So what you see here, in sections of 15 looks, are the three sub-collections—in order: Black, then Exclusive, then Core (also called 1934)—which, together, make up the output of the house of Canali. It was presented on the floor of Florence’s 1920’s-era Odeon movie house (which, of course, is in a 14th-century palazzo) as a fine crooner gave us Amy Winehouse covers from a gallery above.
Canali has subdivided itself to allow exploration of three distinct but not necessarily mutually exclusive subsets of the suit-loving demographic. Each collection was accompanied by a mood video: Black’s featured punchy vistas from Shanghai and guys in Black riding fixies. The collection featured topcoats in scuba-scrunchy material, technically deconstructed jackets with semi-detached hoods, executive harnesses, and cleanly cut puffers. Exclusive was pitched differently: There was a vintage Porsche and close-ups of hands wearing an expensive watch, drafting architectural plans. The collection included a pared-back pale cashmere cape, a steel silk bomber edged in cashmere, high-waist double-secured pants under wide-lapeled double-breasted jackets, and a gorgeous cream shearling overcoat.

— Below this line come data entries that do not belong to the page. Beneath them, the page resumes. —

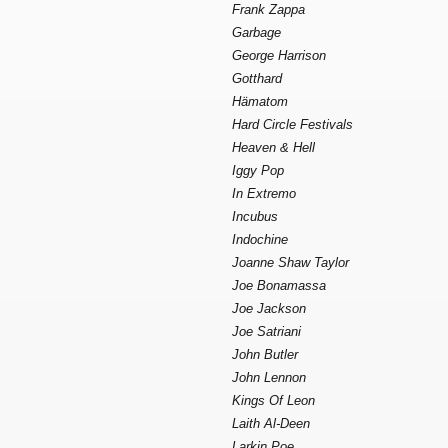
Frank Zappa
Garbage
George Harrison
Gotthard
Hämatom
Hard Circle Festivals
Heaven & Hell
Iggy Pop
In Extremo
Incubus
Indochine
Joanne Shaw Taylor
Joe Bonamassa
Joe Jackson
Joe Satriani
John Butler
John Lennon
Kings Of Leon
Laith Al-Deen
Larkin Poe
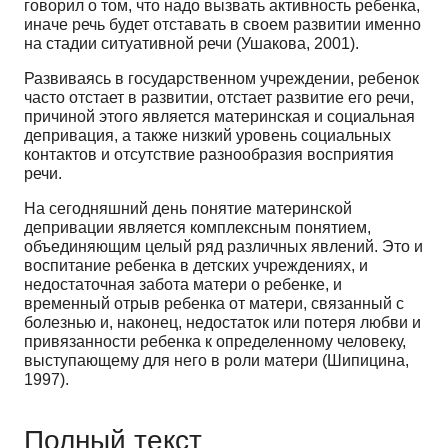
говорил о том, что надо вызвать активность ребенка,
иначе речь будет отставать в своем развитии именно
на стадии ситуативной речи (Ушакова, 2001).
Развиваясь в государственном учреждении, ребенок
часто отстает в развитии, отстает развитие его речи,
причиной этого является материнская и социальная
депривация, а также низкий уровень социальных
контактов и отсутствие разнообразия восприятия
речи.
На сегодняшний день понятие материнской
депривации является комплексным понятием,
объединяющим целый ряд различных явлений. Это и
воспитание ребенка в детских учреждениях, и
недостаточная забота матери о ребенке, и
временный отрыв ребенка от матери, связанный с
болезнью и, наконец, недостаток или потеря любви и
привязанности ребенка к определенному человеку,
выступающему для него в роли матери (Шипицина,
1997).
Полный текст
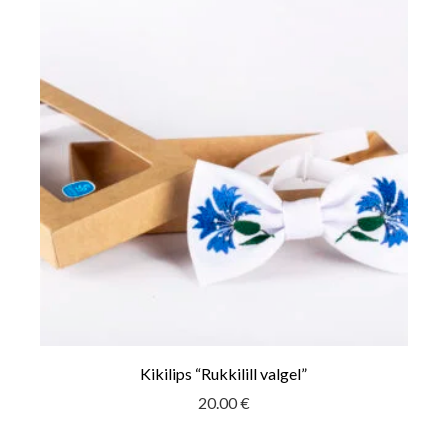
Kikilips “Rukkilill valgel”
20.00
€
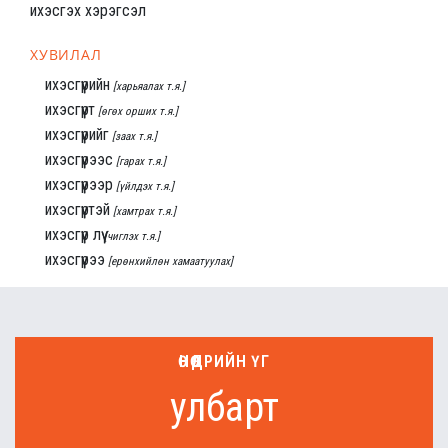
ихэсгэх хэрэгсэл
ХУВИЛАЛ
ихэсгүүрийн
[харьяалах т.я.]
ихэсгүүрт
[өгөх орших т.я.]
ихэсгүүрийг
[заах т.я.]
ихэсгүүрээс
[гарах т.я.]
ихэсгүүрээр
[үйлдэх т.я.]
ихэсгүүртэй
[хамтрах т.я.]
ихэсгүүр лүү
[чиглэх т.я.]
ихэсгүүрээ
[ерөнхийлөн хамаатуулах]
ӨНӨӨДРИЙН ҮГ
улбарт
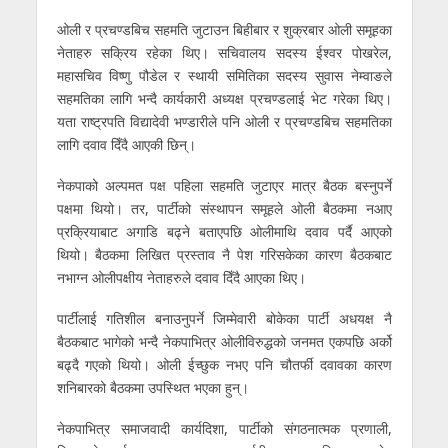
ओली र प्रचण्डबिच सहमति जुटाउन बिहीबार र शुक्रबार ओली समूहका
नेताहरु सक्रिय रहेका थिए। सचिवालय सदस्य ईश्वर पोखरेल,
महासचिव विष्णु पौडेल र स्थायी समितिका सदस्य सुवास नेम्वाङले
सहमतिका लागि भन्दै कार्यकारी अध्यक्ष प्रचण्डलाई भेट गरेका थिए।
यता राष्ट्रपति विद्यादेवी भण्डारीले पनि ओली र प्रचण्डबिच सहमतिका
लागि दवाव दिँदै आएकी छिन्।
नेकपाको अल्पमत पक्ष पहिला सहमति जुटाएर मात्र बैठक बस्नुपर्ने
पक्षमा थियो। तर, पार्टीको संस्थापन समूहले ओली बैठकमा नआए
प्रक्रियाबाट अगाडि बढ्ने बताएपछि ओलीमाथि दवाव पर्दै आएको
थियो। बैठकमा लिखित प्रस्ताव नै पेश गरिसकेका कारण बैठकबाट
नभाग्न ओलीपक्षीय नेताहरुले दवाव दिँदै आएका थिए।
पार्टीलाई गतिशील बनाउनुपर्ने जिम्मेवारी बोकेका पार्टी अधयक्ष नै
बैठकबाट भागेको भन्दै नेकपाभित्र ओलीविरुद्धको जनमत एकपछि अर्को
बढ्दै गएको थियो। ओली ईच्छुक नभए पनि चौतर्फी दवावका कारण
शनिबारको बैठकमा उपस्थित भएका हुन्।
नेकपाभित्र समाजवादी कार्यदिशा, पार्टीको संगठनात्मक प्रणाली,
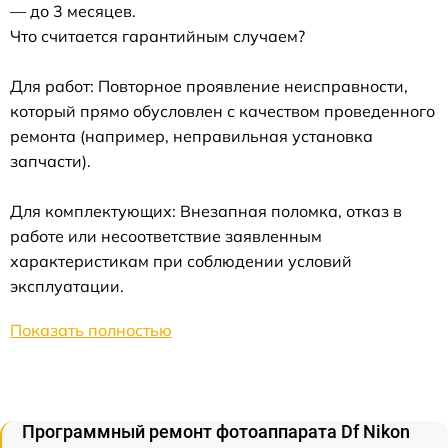
— до 3 месяцев.
Что считается гарантийным случаем?
Для работ: Повторное проявление неисправности,
который прямо обусловлен с качеством проведенного
ремонта (например, неправильная установка
запчасти).
Для комплектующих: Внезапная поломка, отказ в
работе или несоответствие заявленным
характеристикам при соблюдении условий
эксплуатации.
Показать полностью
Программный ремонт фотоаппарата Df Nikon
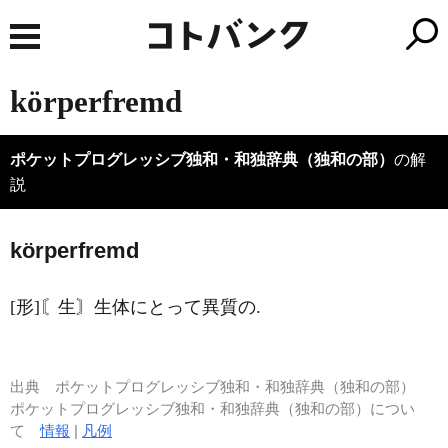
körperfremd
ポケットプログレッシブ独和・和独辞典（独和の部）
の解
説
k
ö
rperfremd
[形]〘生〙生体にとって異質の.
出典
ポケットプログレッシブ独和・和独辞典（独和の部）
ポケットプログレッシブ独和・和独辞典（独和の部）につい
て
情報
|
凡例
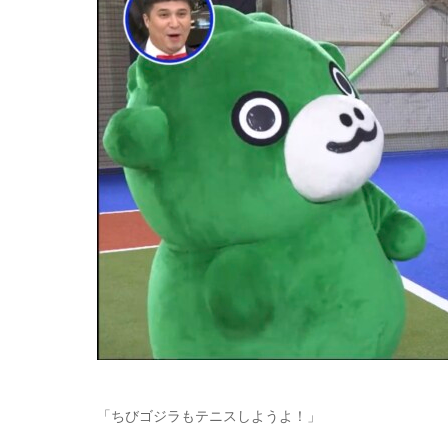
「ちびゴジラもテニスしようよ！」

By the time the core 1934 collection’s movie came, I wasn’t paying attention due to the display of three leather and velvet-accented raincoats, very lovely, that sat in between the three sub-collections. These were a nod to Canali’s very first iteration, as a maker of outerwear. The core collection itself leaned heavily and reliably to the house’s long-honed specialism: beautiful industrially made tailoring in wool and/or cashmere tweeds marked with the traditional checks and stripes that are the visual hieroglyphs of masculine formalwear.
Canali has a plan, and it’s coming together.